1. KNN is Lazy Learning#

  • KNN does not train a model.

  • There are no parameters like weights to optimize via a cost function.

  • All computation happens at prediction time: distances are measured, neighbors are selected, and votes/averages are computed.

So unlike linear regression (minimizing squared error) or logistic regression (maximizing likelihood), KNN does not have a formal cost function during training.


2. Implicit “Cost” at Prediction#

We can think about KNN performance in terms of prediction error:

A. Classification#

  • The “cost” is related to misclassification:

\[ \text{Error rate} = \frac{\text{Number of misclassified points}}{\text{Total points}} \]
  • Alternatively, weighted misclassification can be used if neighbors contribute differently (e.g., closer neighbors count more).

B. Regression#

  • The “cost” is related to the difference between predicted and true values:

\[ \text{MSE} = \frac{1}{n} \sum_{i=1}^n (y_i - \hat{y}_i)^2 \]
  • Here, \(\hat{y}_i\) is the KNN prediction (mean of neighbors).
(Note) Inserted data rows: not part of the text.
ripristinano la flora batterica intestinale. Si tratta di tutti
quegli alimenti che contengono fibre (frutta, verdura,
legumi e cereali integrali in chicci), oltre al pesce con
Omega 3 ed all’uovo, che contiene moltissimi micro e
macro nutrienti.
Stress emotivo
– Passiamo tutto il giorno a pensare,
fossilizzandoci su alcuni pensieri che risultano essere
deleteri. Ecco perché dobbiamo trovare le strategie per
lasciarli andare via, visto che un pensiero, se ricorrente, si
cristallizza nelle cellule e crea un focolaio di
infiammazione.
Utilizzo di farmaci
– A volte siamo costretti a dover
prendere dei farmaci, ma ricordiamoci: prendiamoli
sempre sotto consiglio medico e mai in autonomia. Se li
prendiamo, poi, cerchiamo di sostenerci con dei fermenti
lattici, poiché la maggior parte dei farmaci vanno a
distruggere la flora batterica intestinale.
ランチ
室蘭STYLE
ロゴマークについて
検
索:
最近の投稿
  • So for regression, you can think of MSE or MAE as the “implicit cost” that KNN is minimizing by choosing neighbors wisely.


3. Choosing k as Implicit Optimization#

  • Selecting k can be seen as optimizing the model to minimize prediction error.
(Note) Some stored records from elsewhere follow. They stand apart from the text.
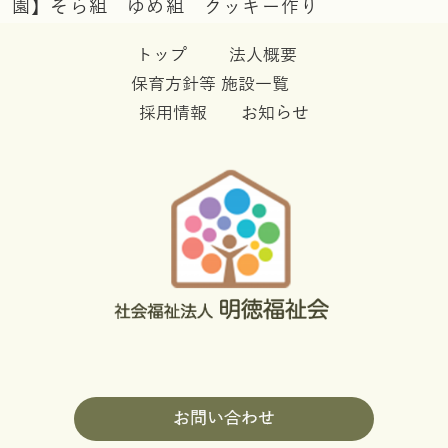
園】そら組 ゆめ組 クッキー作り
トップ
法人概要
保育方針等
施設一覧
採用情報
お知らせ
お問い合わせ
  • Small \(k\) → low bias, high variance → sensitive to noise.

  • Large \(k\) → high bias, low variance → smoother prediction.

  • Cross-validation is used to find the k that minimizes validation error.


4. Optional Weighted Cost Function#

Some KNN variants use distance-weighted predictions:

  • Classification: closer neighbors get more weight in majority vote.

  • Regression: prediction is weighted average:

\[ \hat{y} = \frac{\sum_{i=1}^k w_i y_i}{\sum_{i=1}^k w_i}, \quad w_i = \frac{1}{d(x, x_i)} \]
  • Here, \(d(x, x_i)\) is the distance to neighbor \(i\).

  • This is effectively minimizing weighted prediction error.


Summary

Aspect

KNN Behavior

Traditional cost function

None (lazy learner)

Implicit “cost”

Misclassification (classification), MSE/MAE (regression)

Optimization

Choice of k and distance weighting

Goal

Minimize prediction error